Campaign managers and talk show hosts know. They bank on the gut being unable to digest more than one issue at a time—such time ranging from the length of a succulent sentence to the length of a bacchanalian campaign. They bank on scaring you, then comforting and possibly even inspiriting you. The heart is offal before the unlikelihood of anyone even noticing it's missing. They get you in the gut. If it gets you to the polls and delivers your vote to them, amen.
The table was set earlier today with unappetizing candidates in Pennsylvania, Arkansas and Kentucky primaries. Insiders and outsiders accusing each other of being, of all things—one issue at a time, please!—insiders and outsiders. If you look to see who wants to “throw the bums out,” you’ll see it’s more bums. Two tough birds, incumbent U.S. Senators Arlen Specter (the artist formerly known as a Republican) of Pennsylvania and Arkansas’ Blanche Lincoln are seeing their gooses half-cooked and trying desperately to roll over onto a better side.
Voting from the gut is so precarious that half of America went to the polls in this decade to elect a reformed drinker President of the United States—twice—because he was someone they wanted to have a beer with. (Just one?) As the Commander in Chief of Gut Choices would have it, his gut was the decider. It’s enough to render St. Augustine… or Will Rogers… colicky.

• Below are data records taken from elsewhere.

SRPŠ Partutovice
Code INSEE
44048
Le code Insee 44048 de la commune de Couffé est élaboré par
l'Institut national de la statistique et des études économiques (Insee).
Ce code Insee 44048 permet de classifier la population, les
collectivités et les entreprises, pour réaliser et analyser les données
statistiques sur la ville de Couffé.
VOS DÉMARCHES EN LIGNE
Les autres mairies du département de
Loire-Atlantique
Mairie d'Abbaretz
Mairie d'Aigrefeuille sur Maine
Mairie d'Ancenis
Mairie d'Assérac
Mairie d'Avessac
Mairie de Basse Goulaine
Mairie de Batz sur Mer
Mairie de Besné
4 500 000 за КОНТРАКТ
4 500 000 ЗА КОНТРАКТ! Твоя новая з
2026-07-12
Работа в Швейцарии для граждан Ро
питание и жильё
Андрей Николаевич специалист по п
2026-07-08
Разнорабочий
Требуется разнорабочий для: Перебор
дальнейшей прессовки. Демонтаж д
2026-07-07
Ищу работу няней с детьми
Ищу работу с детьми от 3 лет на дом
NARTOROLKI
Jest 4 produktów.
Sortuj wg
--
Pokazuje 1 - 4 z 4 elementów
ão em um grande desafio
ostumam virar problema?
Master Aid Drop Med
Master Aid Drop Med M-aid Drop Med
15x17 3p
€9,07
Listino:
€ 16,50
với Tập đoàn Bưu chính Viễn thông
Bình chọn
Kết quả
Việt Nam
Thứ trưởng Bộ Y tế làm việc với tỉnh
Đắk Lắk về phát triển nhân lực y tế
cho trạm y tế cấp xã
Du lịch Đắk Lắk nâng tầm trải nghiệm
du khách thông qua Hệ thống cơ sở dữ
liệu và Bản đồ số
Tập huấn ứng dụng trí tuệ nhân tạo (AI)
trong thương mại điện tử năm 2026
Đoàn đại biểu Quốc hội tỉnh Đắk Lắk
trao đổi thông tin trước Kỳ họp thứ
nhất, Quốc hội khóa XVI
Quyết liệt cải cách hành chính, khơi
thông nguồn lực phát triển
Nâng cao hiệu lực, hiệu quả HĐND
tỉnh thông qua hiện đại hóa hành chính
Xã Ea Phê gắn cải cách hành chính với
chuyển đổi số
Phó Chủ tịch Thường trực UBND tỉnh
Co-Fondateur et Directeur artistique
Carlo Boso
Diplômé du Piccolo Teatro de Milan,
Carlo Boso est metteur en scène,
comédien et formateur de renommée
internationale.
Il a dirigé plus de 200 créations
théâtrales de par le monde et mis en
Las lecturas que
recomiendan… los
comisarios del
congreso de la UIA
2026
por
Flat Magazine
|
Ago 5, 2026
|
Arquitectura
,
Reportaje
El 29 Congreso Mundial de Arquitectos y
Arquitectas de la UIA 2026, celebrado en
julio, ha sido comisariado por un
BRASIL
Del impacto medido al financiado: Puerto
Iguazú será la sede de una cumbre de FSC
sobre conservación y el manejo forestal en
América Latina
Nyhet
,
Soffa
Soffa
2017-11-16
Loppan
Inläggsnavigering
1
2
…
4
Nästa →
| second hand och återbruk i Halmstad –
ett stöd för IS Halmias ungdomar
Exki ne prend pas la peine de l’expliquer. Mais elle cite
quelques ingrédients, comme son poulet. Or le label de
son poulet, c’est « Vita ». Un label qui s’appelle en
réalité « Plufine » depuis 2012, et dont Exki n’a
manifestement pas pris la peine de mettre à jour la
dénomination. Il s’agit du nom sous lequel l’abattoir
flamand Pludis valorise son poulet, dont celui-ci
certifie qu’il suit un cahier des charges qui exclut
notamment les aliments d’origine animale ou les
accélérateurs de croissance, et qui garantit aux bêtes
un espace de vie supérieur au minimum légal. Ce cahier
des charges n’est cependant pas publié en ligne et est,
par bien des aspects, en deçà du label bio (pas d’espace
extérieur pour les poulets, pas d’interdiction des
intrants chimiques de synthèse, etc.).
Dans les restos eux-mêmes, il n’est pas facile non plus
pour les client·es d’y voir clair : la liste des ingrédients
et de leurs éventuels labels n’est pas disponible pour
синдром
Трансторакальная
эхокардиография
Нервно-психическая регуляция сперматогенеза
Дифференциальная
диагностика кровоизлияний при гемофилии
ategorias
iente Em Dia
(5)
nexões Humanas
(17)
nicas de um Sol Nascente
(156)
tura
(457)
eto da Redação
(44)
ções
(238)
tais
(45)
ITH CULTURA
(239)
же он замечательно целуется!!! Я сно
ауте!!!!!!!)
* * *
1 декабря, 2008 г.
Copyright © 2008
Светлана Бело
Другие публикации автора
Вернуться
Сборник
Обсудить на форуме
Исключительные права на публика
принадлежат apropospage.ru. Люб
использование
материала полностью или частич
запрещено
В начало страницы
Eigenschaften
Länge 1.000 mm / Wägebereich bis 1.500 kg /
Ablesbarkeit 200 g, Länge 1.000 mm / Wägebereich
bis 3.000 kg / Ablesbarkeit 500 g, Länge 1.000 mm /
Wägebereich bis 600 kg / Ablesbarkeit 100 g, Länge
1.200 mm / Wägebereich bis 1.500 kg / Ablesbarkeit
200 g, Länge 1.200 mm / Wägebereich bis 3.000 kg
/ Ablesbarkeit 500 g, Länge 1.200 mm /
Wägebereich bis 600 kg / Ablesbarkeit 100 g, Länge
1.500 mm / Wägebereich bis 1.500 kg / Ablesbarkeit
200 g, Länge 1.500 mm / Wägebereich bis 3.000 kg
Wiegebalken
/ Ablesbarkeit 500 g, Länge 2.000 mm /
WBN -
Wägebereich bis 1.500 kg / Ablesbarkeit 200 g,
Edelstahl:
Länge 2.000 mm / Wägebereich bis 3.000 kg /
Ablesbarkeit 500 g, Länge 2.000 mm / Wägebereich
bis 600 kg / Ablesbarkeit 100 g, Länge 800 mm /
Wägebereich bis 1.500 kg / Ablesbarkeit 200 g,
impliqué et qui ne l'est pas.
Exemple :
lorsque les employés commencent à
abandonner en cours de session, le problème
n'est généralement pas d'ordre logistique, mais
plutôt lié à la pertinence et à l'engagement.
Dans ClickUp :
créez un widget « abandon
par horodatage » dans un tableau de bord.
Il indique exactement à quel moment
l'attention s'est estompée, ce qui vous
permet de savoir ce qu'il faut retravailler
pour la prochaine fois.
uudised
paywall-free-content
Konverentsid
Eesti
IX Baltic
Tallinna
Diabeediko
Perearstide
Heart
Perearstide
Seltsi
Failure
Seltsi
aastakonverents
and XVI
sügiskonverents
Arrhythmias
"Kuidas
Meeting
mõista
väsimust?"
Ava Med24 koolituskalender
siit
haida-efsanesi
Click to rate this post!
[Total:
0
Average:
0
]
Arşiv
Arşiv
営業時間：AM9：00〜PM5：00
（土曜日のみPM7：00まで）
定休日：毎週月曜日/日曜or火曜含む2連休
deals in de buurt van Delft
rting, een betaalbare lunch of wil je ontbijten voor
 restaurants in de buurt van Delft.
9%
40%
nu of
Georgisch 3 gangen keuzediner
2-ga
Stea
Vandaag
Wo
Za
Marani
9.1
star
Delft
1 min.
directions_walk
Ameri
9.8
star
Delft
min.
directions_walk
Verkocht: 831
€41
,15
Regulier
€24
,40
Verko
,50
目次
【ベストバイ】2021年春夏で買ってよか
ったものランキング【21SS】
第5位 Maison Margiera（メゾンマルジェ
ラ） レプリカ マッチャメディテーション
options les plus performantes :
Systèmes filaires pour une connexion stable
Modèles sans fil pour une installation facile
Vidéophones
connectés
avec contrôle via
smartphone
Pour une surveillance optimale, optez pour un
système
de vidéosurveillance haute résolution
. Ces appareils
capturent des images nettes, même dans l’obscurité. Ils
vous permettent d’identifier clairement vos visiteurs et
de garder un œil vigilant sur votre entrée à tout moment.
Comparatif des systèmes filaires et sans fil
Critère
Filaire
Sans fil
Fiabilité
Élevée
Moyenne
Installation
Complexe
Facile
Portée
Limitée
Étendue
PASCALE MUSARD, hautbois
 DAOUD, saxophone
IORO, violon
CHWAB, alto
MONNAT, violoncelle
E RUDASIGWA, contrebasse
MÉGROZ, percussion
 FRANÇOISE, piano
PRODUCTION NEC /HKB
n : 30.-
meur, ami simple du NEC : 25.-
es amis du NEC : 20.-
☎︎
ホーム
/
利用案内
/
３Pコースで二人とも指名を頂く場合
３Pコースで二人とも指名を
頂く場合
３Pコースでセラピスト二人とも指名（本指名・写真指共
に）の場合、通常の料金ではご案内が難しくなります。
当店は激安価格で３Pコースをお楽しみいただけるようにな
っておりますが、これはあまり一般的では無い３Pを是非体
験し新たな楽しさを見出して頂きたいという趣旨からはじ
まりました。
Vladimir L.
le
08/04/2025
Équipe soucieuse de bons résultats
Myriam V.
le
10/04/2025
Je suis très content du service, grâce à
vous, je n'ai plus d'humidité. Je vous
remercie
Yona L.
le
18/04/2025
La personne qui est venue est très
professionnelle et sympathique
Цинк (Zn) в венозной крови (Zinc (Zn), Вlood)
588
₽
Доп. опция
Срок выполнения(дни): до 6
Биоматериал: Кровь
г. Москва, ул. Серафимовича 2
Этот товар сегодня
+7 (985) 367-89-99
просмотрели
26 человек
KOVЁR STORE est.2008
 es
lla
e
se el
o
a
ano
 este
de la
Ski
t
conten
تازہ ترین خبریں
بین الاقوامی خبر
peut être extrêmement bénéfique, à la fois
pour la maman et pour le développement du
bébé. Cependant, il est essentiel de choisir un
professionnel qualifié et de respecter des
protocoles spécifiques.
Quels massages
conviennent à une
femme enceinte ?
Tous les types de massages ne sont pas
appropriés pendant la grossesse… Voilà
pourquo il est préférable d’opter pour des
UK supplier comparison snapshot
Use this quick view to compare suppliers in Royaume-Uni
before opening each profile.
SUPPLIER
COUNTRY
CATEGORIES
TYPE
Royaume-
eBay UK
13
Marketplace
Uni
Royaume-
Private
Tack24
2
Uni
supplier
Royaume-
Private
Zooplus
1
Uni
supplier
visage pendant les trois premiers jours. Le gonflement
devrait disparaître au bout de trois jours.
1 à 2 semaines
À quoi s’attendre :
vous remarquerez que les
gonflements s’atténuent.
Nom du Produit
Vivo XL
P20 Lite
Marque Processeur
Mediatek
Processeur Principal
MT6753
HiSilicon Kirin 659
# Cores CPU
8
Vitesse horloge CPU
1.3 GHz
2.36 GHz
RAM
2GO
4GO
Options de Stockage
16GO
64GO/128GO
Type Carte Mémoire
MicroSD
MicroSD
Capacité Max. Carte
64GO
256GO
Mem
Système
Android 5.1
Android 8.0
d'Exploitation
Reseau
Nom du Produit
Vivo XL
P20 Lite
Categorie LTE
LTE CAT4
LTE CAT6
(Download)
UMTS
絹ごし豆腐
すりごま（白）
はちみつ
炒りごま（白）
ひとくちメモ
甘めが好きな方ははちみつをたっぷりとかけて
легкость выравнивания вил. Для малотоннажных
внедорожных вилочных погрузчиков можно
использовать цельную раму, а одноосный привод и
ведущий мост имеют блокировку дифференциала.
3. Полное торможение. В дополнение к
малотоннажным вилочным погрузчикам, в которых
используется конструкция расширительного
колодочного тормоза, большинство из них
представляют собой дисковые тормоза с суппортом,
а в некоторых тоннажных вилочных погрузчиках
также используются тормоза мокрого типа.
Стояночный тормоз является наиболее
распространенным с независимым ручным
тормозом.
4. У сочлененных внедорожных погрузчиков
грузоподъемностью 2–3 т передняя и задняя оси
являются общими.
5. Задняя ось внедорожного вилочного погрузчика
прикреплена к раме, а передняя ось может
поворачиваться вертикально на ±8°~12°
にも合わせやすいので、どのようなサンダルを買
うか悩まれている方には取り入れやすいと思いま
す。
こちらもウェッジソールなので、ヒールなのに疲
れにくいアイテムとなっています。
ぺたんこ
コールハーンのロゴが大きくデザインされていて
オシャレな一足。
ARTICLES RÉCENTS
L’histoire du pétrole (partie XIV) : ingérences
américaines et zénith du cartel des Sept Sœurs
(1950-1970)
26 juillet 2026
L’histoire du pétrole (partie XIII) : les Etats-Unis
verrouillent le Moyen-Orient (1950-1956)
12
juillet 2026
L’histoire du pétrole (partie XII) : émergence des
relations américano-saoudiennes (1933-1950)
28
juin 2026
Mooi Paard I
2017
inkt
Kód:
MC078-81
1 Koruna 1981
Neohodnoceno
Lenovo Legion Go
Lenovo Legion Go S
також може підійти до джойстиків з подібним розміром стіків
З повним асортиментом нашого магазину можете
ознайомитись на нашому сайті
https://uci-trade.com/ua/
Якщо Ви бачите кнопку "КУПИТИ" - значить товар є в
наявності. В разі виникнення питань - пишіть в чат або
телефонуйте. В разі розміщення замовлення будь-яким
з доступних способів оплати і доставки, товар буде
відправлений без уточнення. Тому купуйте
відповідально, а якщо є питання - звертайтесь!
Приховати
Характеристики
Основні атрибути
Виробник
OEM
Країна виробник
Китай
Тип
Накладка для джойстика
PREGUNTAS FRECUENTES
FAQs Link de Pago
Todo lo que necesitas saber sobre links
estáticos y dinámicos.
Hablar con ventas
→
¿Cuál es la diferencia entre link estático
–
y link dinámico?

Gut positions? After U.S. Senator George LeMieux publicly broke ranks with his friend of fifteen years, Florida Gov. Charlie Crist, the man who chose him for the Senate seat, LeMieux couldn’t wait to refuse to support Crist’s own non-partisan candidacy for the U.S. Senate, calling his decision "a gut check.” LeMieux’s gut-wrenching should not be confused with intestinal fortitude.
Our newest U.S. Senator, Scott Brown, counseled college graduates “…if your gut tells you otherwise, then go with your gut." I wonder if his inspiration was a man who previously held Massachusetts’ Senate seat, gutsy John Quincy Adams, or the crease in the former male model’s gut from the centerfold of Cosmopolitan magazine.
I don’t gut-begrudge anybody per se who gets free gut-counseling, be it gut-checking or gut-listening. It’s certainly not gut-envy. But it’s a bellyful.
Can you imagine the fallout from a raw body politic fused to Rush Limbaugh’s paunch while he shoots from the gut? Or is that hitting below the belt? How about the bellyaching of Glenn I-Will-Say-Anything-For-A-Fast-Buck Beck? Get you right in the you-know-where? Calling them as I see them, The Duodenum Twins are the pap, gurgle and plop of the air, and if ever they tune in to their own reckless gut-slinging, they’ll probably drown in their own tripe-talk.
The only good advice my gut ever gave me was to let me know it was time to stop eating. I have no appetite for being led by the nose, ear or any other organ that comes to mind, my mind, although I like to believe I don’t lack the guts for it. It’s enough to give me reflux.